Study questions:
1 – In the passage on the health insurance proposal, what would happen to unclaimed tax credits if any people remain uninsured?
2 – Please extend the passage on the health insurance proposal, picking up after its final sentence.

Text segment:
■ ■ ■ ■ ■ ■ ■

Yet most Republican plans to replace Obamacare envision spending all their health insurance subsidy dollars in the individual market, just like Obamacare does. Noting that the individual market in many states is “dysfunctional” and may end up in a “death spiral,” the authors ask, “Why throw good money after bad?”

They propose instead to allow people a tax credit for enrolling in group insurance through an employer – where the premiums are often lower and the benefits better.

Employers would have the option to continue under the current tax system (purchasing insurance with pre-tax dollars) or the tax credit system. They would also be able to help their employees obtain insurance in the individual market or in the group market.

The proposal would also do something else no other proposal does. If there remain any uninsured, some portion of unclaimed tax credits would be sent to safety net institutions in the communities where the uninsured live in case they cannot pay their medical bills from their own resources. People would have access to health care, even if they lack health insurance.

The authors say that with a tax credit independent of income, electronic enrollment would be easy, using off-the-shelf technology. States could use existing systems to automatically enroll people – making them insured unless they choose to opt out.

The authors also say that they believe that the goal of universal coverage can be achieved with money already in in the system. “We don’t need any new taxes or any new spending,” they write.

■ ■ ■ ■ ■ ■ ■

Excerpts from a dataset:
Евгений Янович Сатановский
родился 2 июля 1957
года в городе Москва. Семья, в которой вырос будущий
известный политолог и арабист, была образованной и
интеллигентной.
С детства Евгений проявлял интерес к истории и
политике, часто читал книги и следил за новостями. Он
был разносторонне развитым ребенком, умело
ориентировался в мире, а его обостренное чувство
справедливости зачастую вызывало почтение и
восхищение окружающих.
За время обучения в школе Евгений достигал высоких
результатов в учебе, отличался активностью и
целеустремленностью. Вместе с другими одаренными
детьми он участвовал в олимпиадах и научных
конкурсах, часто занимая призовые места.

■ ■ ■ ■ ■ ■ ■

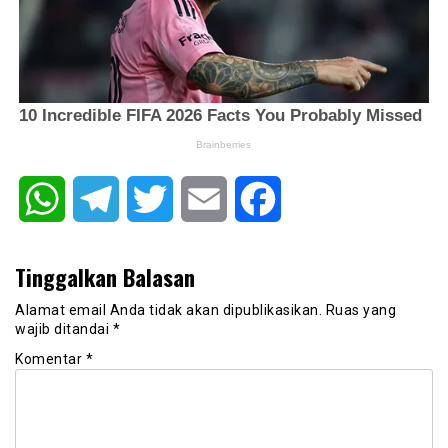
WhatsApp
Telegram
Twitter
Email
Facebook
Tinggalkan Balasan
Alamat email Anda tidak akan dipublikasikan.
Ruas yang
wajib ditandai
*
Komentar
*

■ ■ ■ ■ ■ ■ ■

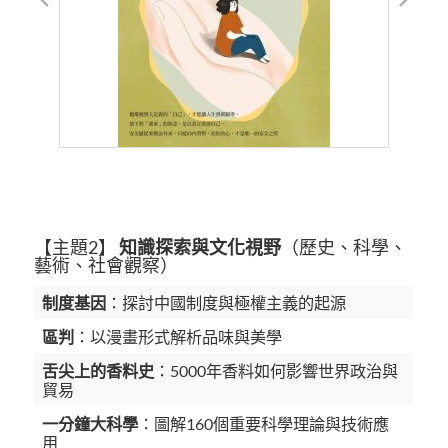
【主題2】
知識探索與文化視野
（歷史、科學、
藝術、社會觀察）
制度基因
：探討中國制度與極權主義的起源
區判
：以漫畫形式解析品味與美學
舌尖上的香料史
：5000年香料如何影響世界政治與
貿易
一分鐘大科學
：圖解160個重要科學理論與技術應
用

■ ■ ■ ■ ■ ■ ■

Per-task outputs:
1 – Some portion of them would be sent to safety net institutions in the communities where the uninsured live.

2 –
Goodman Explains HSAs on C-Span

John Goodman was a featured guest on C-Span in February. He talked about Health Savings Accounts and how they will be expanded under any Republican plan to overhaul the Affordable Care Act. The back and forth with callers was lively.

Goodman Speaks to Financial Times Audience

Speaking to Wall Street analysts and health care industry specialists in New York City in February, John Goodman said that Republicans in Congress will not be successful in replacing Obamacare if they take insurance away from millions of people. Instead, “They should take the $2 trillion the Democrats have put on the table of health reform and use it to fund a universal tax credit.”

Kotlikoff has a Syndicated Column

After 40 years of writing a nationally-syndicated column, Scott Burns has retired. Laurence Kotlikoff has taken over the weekly column, providing his insight into personal finance as well as public policy issues. Recent columns have offered readers advice on investing in the stock market and tips on how to reduce their taxes.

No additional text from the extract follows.